Uh, that is kind of a surprise since pg_dump/restore does a logical dump
--- none of the binary files are transfered, so it should always be
accurate.

---------------------------------------------------------------------------


> 
> On Tue, Sep 5, 2023 at 8:48 PM Bruce Momjian <bruce@momjian.us> wrote:
> 
>     On Mon, Sep  4, 2023 at 05:55:51PM +0000, PG Bug reporting form wrote:
>     > The following bug has been logged on the website:
>     >
>     > Bug reference:      18084
>     > Logged by:          Git Queries
>     > Email address:      gitqueries0@gmail.com
>     > PostgreSQL version: Unsupported/Unknown
>     > Operating system:   Microsoft Windows Server 2019 Standard
>     > Description:       
>     >
>     > Version - PostgreSQL 10.20, compiled by Visual C++ build 1800, 64-bit
>     >
>     > Platform - Windows
>     >
>     > Regarding PostgreSQL, during the migration from PG 10.20 to 14.7, we will
>     > perform a sanity check on the migrated tables using source and
>     destination
>     > row counts. Occasionally, we encounter count mismatches where the source
>     > database has fewer rows, resulting in a higher count, or more rows,
>     > resulting in a lower count.
>     >
>     > Note: There are no migration issues, as all data rows have been
>     successfully
>     > migrated without data loss.
> 
>     And how did you perform this migration?  pg_dump, pg_upgrade, logical
>     replication?
> 
>     --
>       Bruce Momjian  <bruce@momjian.us>        https://momjian.us
>       EDB                                      https://enterprisedb.com
> 
>       Only you can decide what is important to you.
> 

-- 
  Bruce Momjian  <bruce@momjian.us>        https://momjian.us
  EDB                                      https://enterprisedb.com

  Only you can decide what is important to you.
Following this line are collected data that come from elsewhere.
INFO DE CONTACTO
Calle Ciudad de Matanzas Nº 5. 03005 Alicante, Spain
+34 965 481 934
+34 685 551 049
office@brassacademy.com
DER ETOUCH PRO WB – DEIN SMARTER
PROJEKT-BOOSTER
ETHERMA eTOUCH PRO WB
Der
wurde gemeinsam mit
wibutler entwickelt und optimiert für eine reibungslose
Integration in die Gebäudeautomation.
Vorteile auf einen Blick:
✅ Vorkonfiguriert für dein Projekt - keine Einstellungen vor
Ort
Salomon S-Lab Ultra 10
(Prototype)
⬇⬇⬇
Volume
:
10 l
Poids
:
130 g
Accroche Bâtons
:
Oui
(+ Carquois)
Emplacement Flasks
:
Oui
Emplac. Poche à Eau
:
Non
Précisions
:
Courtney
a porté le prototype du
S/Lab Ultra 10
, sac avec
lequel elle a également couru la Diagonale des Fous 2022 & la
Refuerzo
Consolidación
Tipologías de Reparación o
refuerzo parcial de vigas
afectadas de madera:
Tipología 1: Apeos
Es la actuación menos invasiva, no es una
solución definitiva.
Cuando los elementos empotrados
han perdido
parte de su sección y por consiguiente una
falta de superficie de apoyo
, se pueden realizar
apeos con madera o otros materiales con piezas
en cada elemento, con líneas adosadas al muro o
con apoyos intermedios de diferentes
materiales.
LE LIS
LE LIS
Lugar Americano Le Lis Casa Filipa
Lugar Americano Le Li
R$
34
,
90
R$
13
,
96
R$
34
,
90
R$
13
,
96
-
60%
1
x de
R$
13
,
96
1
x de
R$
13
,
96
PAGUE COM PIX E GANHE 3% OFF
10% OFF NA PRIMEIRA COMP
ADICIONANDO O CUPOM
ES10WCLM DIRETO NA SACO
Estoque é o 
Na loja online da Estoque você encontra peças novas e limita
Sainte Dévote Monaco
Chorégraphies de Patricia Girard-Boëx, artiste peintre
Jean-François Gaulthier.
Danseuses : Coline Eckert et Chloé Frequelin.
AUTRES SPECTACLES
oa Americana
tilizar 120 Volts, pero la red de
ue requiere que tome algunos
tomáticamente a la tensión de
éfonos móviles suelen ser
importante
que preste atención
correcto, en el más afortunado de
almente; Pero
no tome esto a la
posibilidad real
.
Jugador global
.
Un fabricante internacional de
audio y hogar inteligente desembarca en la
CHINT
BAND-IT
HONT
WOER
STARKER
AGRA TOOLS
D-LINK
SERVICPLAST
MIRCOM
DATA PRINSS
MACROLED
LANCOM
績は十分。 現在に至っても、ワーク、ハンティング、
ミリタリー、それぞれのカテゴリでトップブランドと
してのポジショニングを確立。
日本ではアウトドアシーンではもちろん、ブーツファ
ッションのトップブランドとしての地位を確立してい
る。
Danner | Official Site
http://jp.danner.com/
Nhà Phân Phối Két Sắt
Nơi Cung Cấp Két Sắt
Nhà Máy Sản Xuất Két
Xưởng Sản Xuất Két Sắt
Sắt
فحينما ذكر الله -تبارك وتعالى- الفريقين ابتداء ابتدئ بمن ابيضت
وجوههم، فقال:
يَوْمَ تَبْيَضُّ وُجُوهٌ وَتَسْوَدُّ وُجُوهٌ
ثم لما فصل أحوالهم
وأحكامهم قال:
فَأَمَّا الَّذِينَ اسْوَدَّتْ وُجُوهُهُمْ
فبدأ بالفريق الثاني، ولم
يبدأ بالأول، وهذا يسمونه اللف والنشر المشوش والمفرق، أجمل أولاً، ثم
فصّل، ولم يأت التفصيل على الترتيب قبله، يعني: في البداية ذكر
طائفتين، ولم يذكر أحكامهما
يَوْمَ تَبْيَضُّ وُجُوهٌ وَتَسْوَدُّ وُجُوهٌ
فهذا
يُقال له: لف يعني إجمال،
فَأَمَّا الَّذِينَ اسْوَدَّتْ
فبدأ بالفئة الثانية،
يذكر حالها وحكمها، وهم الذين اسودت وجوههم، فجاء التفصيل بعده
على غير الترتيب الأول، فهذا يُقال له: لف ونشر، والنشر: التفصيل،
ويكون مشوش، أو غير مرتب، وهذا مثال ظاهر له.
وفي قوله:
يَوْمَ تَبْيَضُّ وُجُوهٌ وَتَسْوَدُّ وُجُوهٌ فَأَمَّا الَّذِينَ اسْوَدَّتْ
Re: BUG #18084: Count Mismatch Challenges During PostgreSQL Database Migration: Causes and Solutions

От
David Rowley
Дата:
On Thu, 7 Sept 2023 at 11:17, Bruce Momjian <bruce@momjian.us> wrote:
>
> On Wed, Sep  6, 2023 at 11:11:05PM +0530, Git Queries wrote:
> > Migration was performed using pg_dump.
>
> Uh, that is kind of a surprise since pg_dump/restore does a logical dump
> --- none of the binary files are transfered, so it should always be
> accurate.

I can't be certain, but I think the likely reason here is that the
newly restored instance is fine and all indexes match the heap, but
it's the source instance that has indexes with missing entries. Since
the pg_dump queries are most likely to result in seqscans, then all
rows will be returned and the new instance has no missing rows.

David



Re: BUG #18084: Count Mismatch Challenges During PostgreSQL Database Migration: Causes and Solutions

От
Bruce Momjian
Дата:
On Thu, Sep  7, 2023 at 12:26:53PM +1200, David Rowley wrote:
> On Thu, 7 Sept 2023 at 11:17, Bruce Momjian <bruce@momjian.us> wrote:
> >
> > On Wed, Sep  6, 2023 at 11:11:05PM +0530, Git Queries wrote:
> > > Migration was performed using pg_dump.
> >
> > Uh, that is kind of a surprise since pg_dump/restore does a logical dump
> > --- none of the binary files are transfered, so it should always be
> > accurate.
> 
> I can't be certain, but I think the likely reason here is that the
> newly restored instance is fine and all indexes match the heap, but
> it's the source instance that has indexes with missing entries. Since
> the pg_dump queries are most likely to result in seqscans, then all
> rows will be returned and the new instance has no missing rows.

Yes, very good point.

-- 
  Bruce Momjian  <bruce@momjian.us>        https://momjian.us
  EDB                                      https://enterprisedb.com

  Only you can decide what is important to you.